Die Fallen, die du vermeiden solltest
Drei wiederkehrende Fehler bei der Wahl zwischen diesen zwei Tools, egal für welches du dich am Ende entscheidest.
Den Einstiegspreis vergleichen und die Gesamtkosten vergessen. Das angezeigte Monatsticket ist fast immer das unterste Tier, berechnet auf Jahresabrechnung. Bei monatlicher Abrechnung sind's 15 bis 25 % mehr. Und wenn die Quotas sich auffressen, rechne mit 1,5 bis 2× dem angezeigten Preis für professionellen Tageseinsatz.
Entscheidung auf Basis einer Demo treffen. Alle KI-Tool-Anbieter wissen, wie man beeindruckende Demos macht. Das einzige Maß, das zählt, ist dein echter Einsatz über zwei Wochen normaler Arbeit. Alle seriösen Tools haben eine kostenlose Testphase: Nutz sie für eine echte Aufgabe, nicht für den perfekten Demo-Anwendungsfall.

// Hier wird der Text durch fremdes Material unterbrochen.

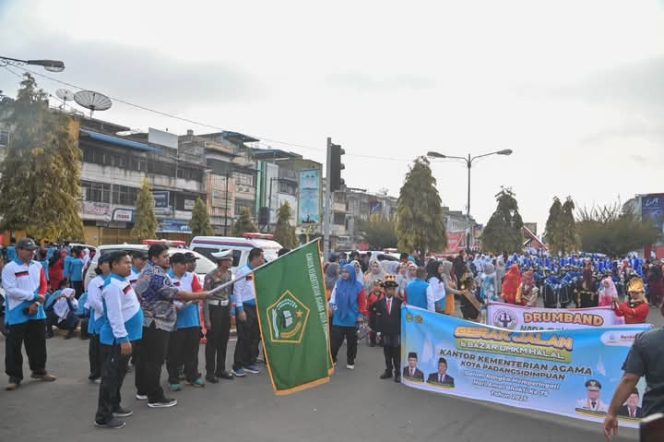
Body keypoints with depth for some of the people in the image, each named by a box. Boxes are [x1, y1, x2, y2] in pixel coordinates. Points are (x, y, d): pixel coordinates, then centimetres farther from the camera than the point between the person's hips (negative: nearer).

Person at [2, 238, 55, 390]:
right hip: (16, 314, -5)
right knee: (14, 346, 0)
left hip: (36, 312, 5)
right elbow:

Das Ökosystem ignorieren. Ein isoliertes Tool ist weniger wert als ein gut integriertes. Bevor du wählst, schau dir die nativen Konnektoren an (Slack, Notion, GitHub je nach deinem Stack), die API-Qualität, die Extension-Community. Krea und Leonardo haben unterschiedliche Ökosysteme, und das ist oft das, was eine Entscheidung über 12 Monate kippen lässt.
Das Verdict nach Profil
Wenn du neu in der Kategorie bist. Leonardo ist der solide Standard: sanftere Lernkurve, vollständigere Dokumentation auf Deutsch, aktivere Community in deutschsprachigen Foren.
Wenn du schon deinen Stack hast. Schau zuerst auf die Integrationsqualität mit deinen bestehenden Tools. Krea und Leonardo haben unterschiedliche Ökosysteme, und genau dieser Punkt kippt die Entscheidung oft im echten Einsatz.
Wenn du für ein Team baust. Jenseits der reinen Note: schau auf den Team-Tarif, SSO-Verwaltung und Admin-Kontrollen. Der Solo-Preis ist nur ein Teil der Gleichung – die jährlichen Kosten pro Nutzer können sich zwischen beiden Tiers verdoppeln.
Verdict
Leonardo gewinnt dieses Duell. Leonardo hat unsere Präferenz in diesem Duell. Der Verlierer ist nicht schlecht – er zielt einfach auf einen engeren Anwendungsfall oder zahlt einen versteckten Preis, den Leonardo vermeidet.
Für mehr Details schau in die Kategorie KI für Bilder oder öffne den Vergleichsdienst, um beide nach deinen eigenen Kriterien gegenüberzustellen. Du kannst auch die detaillierten Tool-Seiten aufrufen: Krea und Leonardo.
Häufige Fragen
Krea oder Leonardo für den Einstieg?
Leonardo, weil für die Mehrheit der Anwendungsfälle. Krea bleibt ein guter Plan B für Profile, die aus dem Mehrheitsfall herausfallen (spezifische Anwendungsfälle der Kategorie).
Welches ist im echten Einsatz günstiger?
Leonardo hat das niedrigste Einstiegsticket. Aber bei intensiver Nutzung fressen sich die Quotas bei beiden schnell auf: Rechne mit dem Doppelten des angezeigten Preises, wenn das Tool täglich läuft.
Kann man Krea und Leonardo zusammen nutzen?
Oft ja, vorausgesetzt die Anwendungsfälle ergänzen sich. Krea und Leonardo sind in derselben Kategorie (KI für Bilder), also gibt es Überschneidungen – aber wenn du zwischen leicht unterschiedlichen Anwendungsfällen hin- und herwechselst, ist ein Abo für beide nicht absurd.
Ist Krea kostenlos?
Freemium: Es gibt ein kostenloses, limitiertes Tier, und das bezahlte Abo startet bei Zu prüfen, um die Limits aufzuheben.
Ist Leonardo kostenlos?
Freemium: Es gibt ein kostenloses, limitiertes Tier, und das bezahlte Abo startet bei 11 €/Monat, um die Limits aufzuheben.
Sieger: Leonardo
für die Mehrheit der Anwendungsfälle.